#### DIRECTIONS
Copy out everything in the listing from the line containing "Which label corresponds" down to the line containing "Do District VI", both included, without the pictures.

#### PROVIDED DATA

++++++

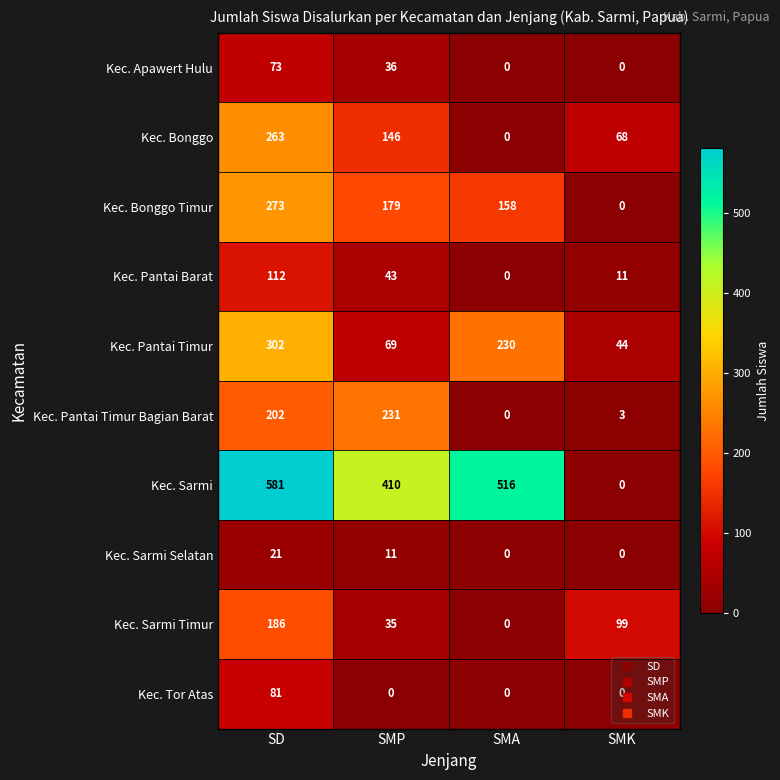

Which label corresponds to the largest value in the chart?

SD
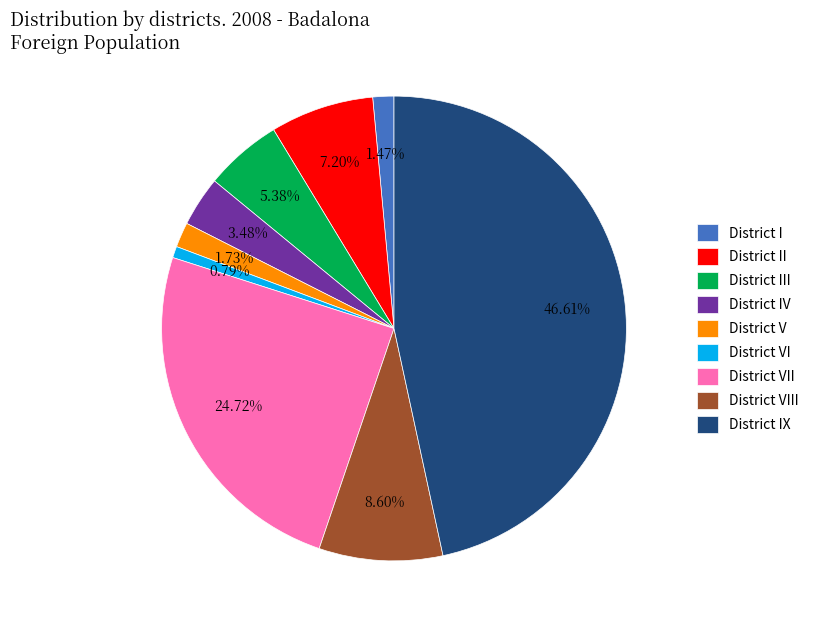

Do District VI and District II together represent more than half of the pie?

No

++++++

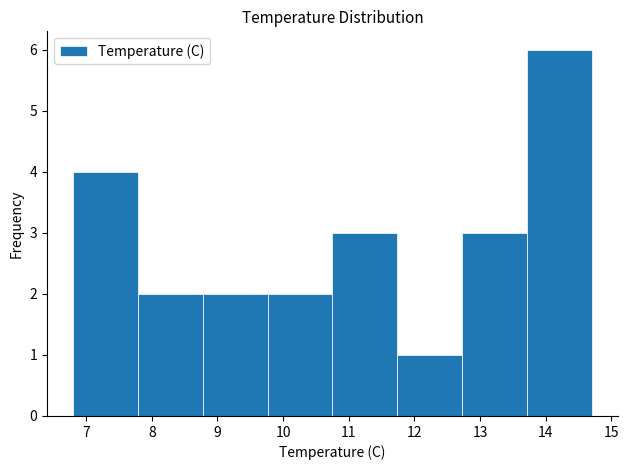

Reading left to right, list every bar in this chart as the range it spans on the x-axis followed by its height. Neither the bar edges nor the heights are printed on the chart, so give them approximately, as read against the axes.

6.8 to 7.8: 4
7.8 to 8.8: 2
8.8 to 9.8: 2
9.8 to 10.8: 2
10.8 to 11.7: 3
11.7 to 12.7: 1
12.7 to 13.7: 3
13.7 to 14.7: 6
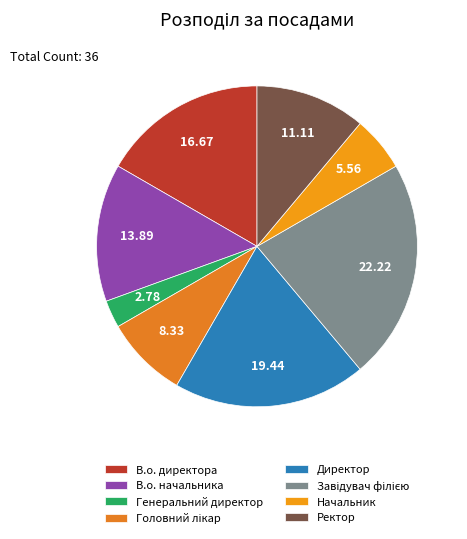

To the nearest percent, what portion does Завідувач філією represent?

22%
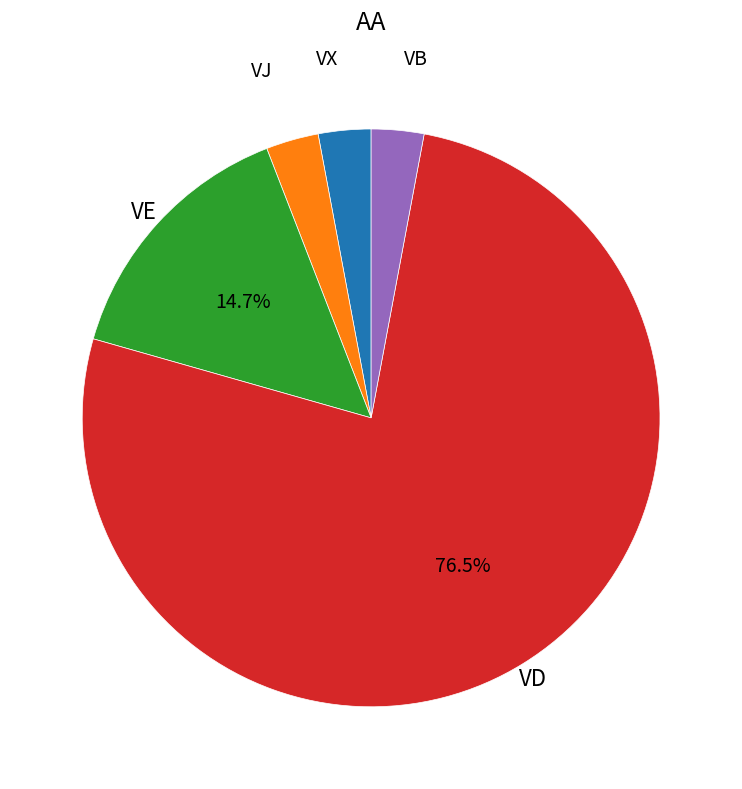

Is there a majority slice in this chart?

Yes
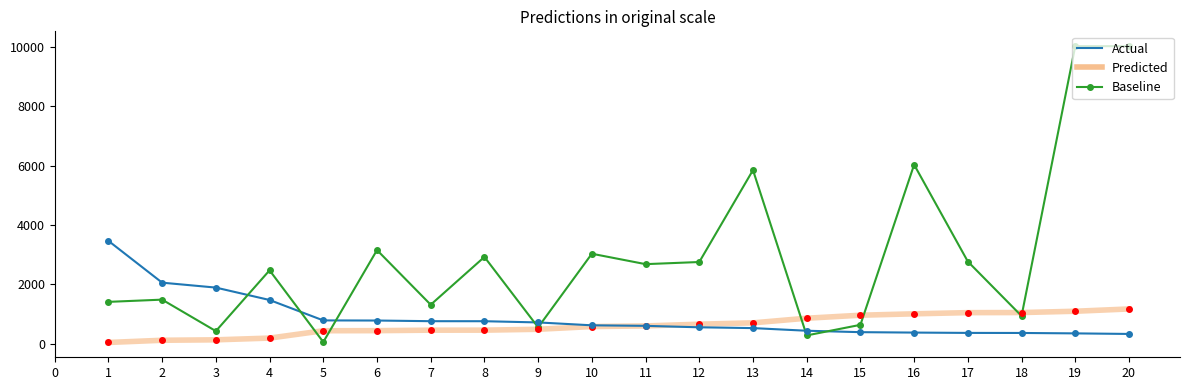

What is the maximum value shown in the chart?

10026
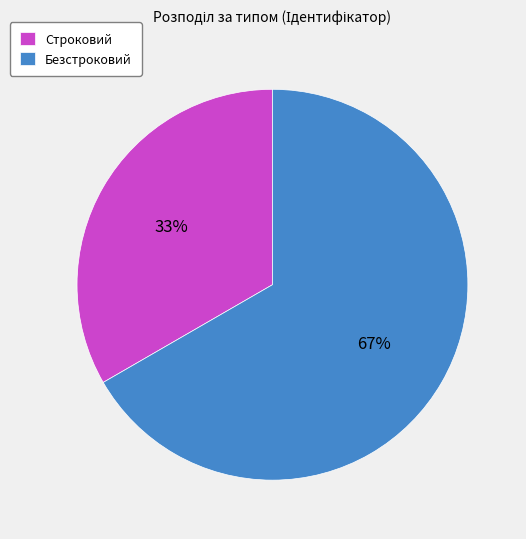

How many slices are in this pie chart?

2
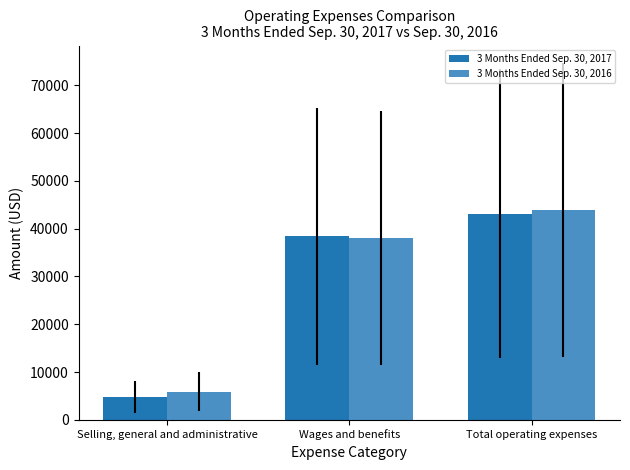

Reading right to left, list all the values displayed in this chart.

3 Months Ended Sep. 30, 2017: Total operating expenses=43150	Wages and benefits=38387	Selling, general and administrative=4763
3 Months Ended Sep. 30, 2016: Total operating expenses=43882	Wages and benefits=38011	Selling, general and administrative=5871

++++++

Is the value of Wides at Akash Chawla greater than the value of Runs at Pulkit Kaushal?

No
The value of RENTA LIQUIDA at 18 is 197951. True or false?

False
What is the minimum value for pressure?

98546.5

++++++

#### ANSWER SECTION
Which label corresponds to the largest value in the chart?

SD

Do District VI and District II together represent more than half of the pie?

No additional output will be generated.